In general, there seems to be a notable lack of consultation between architects and people who will work in their creations. One exception is the 2015 National Graphene Institute (NGI) on the campus of the University of Manchester, UK. Designers collaborated with institute researchers to yield a beautiful, functional building with easily adaptable clean rooms and other lab spaces enclosed by glass that invite both light and transparency around the work. Contributors Albena Yaneva and Stelios Zavos conclude that the NGI’s labs actively shape and regulate the research culture, promoting “ecologies of innovation”, and “new alliances of science, society, and industry”.

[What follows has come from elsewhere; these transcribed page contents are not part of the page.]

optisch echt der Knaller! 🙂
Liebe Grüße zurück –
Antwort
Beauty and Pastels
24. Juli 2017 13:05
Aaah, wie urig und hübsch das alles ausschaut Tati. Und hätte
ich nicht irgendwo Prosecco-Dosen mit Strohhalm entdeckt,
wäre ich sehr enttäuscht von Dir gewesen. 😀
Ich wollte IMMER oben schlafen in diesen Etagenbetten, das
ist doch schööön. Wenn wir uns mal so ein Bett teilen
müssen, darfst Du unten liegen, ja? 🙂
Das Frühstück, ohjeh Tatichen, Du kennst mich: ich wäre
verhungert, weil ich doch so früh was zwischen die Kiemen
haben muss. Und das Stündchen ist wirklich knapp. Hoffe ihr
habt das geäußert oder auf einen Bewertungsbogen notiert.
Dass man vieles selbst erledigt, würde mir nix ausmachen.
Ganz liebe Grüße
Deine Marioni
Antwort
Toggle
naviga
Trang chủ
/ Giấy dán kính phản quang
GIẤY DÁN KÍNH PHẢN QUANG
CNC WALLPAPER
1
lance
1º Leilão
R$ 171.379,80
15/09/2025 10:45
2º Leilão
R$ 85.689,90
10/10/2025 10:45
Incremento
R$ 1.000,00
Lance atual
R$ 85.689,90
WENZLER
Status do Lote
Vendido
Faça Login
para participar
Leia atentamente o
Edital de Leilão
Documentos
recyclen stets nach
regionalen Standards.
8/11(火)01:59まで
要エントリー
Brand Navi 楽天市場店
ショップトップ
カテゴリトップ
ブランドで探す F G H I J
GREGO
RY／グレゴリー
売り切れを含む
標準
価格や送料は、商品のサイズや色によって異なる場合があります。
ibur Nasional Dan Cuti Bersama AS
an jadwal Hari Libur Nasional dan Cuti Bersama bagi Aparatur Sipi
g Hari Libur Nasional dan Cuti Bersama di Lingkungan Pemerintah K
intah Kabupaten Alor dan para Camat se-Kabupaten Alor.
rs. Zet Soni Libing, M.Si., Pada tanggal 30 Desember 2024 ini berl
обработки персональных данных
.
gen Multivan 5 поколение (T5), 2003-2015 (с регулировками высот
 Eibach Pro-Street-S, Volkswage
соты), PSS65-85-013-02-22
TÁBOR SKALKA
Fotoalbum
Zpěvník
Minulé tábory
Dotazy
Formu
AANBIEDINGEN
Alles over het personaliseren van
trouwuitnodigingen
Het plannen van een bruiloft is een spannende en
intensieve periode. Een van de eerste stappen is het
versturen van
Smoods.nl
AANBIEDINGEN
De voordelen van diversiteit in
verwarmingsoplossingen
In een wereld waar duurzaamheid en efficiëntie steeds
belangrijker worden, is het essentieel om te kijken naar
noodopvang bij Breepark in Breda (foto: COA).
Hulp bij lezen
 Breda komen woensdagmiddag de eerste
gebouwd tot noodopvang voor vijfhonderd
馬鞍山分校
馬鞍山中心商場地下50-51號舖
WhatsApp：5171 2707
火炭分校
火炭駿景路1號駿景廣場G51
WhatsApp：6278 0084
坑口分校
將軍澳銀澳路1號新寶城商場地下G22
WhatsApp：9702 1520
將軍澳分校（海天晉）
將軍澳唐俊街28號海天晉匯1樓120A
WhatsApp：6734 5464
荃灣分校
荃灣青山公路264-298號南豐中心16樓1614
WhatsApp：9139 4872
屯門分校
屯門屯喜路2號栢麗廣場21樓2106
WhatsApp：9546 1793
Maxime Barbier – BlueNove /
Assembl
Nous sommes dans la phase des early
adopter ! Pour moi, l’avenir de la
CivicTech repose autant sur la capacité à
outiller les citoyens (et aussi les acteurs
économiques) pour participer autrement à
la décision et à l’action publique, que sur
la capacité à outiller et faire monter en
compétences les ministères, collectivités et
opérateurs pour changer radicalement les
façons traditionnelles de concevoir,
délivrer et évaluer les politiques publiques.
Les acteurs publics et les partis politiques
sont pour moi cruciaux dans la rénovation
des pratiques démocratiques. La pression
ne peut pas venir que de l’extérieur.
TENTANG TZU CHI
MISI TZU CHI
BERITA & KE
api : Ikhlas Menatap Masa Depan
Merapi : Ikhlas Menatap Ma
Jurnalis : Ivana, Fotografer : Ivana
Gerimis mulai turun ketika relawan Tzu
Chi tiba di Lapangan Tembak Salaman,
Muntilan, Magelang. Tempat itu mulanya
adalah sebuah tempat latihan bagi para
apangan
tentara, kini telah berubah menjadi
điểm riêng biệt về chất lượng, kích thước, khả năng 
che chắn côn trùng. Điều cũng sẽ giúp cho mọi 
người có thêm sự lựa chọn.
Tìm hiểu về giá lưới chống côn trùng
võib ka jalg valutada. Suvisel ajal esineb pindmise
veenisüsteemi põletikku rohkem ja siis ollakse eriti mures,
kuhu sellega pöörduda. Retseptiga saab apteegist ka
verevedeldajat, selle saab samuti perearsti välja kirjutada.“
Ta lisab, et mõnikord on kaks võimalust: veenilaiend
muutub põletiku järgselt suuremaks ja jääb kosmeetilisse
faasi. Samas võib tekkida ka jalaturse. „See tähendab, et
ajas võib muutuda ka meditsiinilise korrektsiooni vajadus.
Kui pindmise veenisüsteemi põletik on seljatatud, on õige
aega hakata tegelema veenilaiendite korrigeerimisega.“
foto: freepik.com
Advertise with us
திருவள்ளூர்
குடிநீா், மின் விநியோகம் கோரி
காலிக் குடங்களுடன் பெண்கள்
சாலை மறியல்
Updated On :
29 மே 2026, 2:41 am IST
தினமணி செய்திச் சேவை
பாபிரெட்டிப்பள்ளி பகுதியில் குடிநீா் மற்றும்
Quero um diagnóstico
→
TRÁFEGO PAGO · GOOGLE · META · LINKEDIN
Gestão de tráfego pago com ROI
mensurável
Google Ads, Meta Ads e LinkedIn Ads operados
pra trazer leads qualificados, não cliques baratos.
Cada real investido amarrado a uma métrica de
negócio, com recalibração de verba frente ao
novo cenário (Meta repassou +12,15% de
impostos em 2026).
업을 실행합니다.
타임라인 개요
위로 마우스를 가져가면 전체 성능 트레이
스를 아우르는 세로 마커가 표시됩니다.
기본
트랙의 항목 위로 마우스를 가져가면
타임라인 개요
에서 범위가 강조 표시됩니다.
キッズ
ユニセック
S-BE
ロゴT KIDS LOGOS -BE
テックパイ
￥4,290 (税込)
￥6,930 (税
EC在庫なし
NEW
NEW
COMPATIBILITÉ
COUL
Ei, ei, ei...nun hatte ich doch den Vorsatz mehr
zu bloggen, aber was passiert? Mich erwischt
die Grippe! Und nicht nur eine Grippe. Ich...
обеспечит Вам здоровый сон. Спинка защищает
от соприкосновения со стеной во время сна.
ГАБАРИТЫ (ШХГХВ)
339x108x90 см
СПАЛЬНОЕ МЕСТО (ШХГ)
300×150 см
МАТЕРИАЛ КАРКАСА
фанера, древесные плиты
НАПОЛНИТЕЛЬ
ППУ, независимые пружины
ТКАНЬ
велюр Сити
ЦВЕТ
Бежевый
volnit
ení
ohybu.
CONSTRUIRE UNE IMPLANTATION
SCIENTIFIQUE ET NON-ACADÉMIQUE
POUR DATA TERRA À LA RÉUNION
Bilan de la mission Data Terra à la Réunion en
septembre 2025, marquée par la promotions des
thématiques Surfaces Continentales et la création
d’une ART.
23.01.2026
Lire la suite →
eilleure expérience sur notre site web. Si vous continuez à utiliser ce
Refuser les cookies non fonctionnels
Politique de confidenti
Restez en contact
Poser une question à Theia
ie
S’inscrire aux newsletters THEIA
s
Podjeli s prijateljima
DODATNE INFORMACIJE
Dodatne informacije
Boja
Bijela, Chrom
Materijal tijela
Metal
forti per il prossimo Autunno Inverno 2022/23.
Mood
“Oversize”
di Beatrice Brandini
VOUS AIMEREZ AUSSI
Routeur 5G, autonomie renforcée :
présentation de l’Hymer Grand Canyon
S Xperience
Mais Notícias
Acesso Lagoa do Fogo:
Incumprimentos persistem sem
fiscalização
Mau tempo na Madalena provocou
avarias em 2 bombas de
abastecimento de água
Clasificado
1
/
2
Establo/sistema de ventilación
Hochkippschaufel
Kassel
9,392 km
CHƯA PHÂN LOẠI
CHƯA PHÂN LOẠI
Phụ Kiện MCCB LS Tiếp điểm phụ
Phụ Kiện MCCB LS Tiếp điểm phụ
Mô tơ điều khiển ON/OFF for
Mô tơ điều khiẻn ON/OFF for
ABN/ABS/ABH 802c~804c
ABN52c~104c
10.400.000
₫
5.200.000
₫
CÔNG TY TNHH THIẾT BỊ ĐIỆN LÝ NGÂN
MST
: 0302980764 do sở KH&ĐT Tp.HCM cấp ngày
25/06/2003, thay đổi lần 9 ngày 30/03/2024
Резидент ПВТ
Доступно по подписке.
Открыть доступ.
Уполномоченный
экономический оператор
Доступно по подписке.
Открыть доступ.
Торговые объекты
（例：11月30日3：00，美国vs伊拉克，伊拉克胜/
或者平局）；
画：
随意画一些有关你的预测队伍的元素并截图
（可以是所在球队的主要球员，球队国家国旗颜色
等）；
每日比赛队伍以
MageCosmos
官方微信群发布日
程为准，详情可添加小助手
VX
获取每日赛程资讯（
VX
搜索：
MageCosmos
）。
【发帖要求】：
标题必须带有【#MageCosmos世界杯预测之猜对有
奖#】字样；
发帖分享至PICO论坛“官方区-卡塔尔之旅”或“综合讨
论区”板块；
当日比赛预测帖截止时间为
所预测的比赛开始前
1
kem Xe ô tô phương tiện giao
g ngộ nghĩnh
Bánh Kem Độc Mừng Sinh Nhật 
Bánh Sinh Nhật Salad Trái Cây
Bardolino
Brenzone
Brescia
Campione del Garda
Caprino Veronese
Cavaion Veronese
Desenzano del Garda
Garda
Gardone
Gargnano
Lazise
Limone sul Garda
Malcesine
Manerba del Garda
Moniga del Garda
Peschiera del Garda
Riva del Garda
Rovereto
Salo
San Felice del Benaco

But the authors’ own photos show atria and plentiful couches devoid of humans (although they probably make nice napping platforms for overworked postdocs). Without evidence, it is an over-reach to say that the building’s design accomplishes these grand goals.

I really wanted to see a controlled study on the nexus of built environment and research productivity. How difficult would it be to compare the output from researchers in the sleek NGI with that of those in an antiquated Manchester lab? Or to see whether Salk scientists in sunny La Jolla have made more breakthroughs than their counterparts in dreary basement labs at Mayo Clinic in Rochester, Minnesota?

Stranger even is the assertion at the end of Laboratory Lifestyles: that the dawn of the “petabyte age” of big data will make scientists and their hypotheses — and presumably labs — obsolete. Is this book an exploration of the lab or a prediction of its demise? In any case, it throws considerable doubt on whether some prominent lab architects understand the very passions that make lab occupants tick.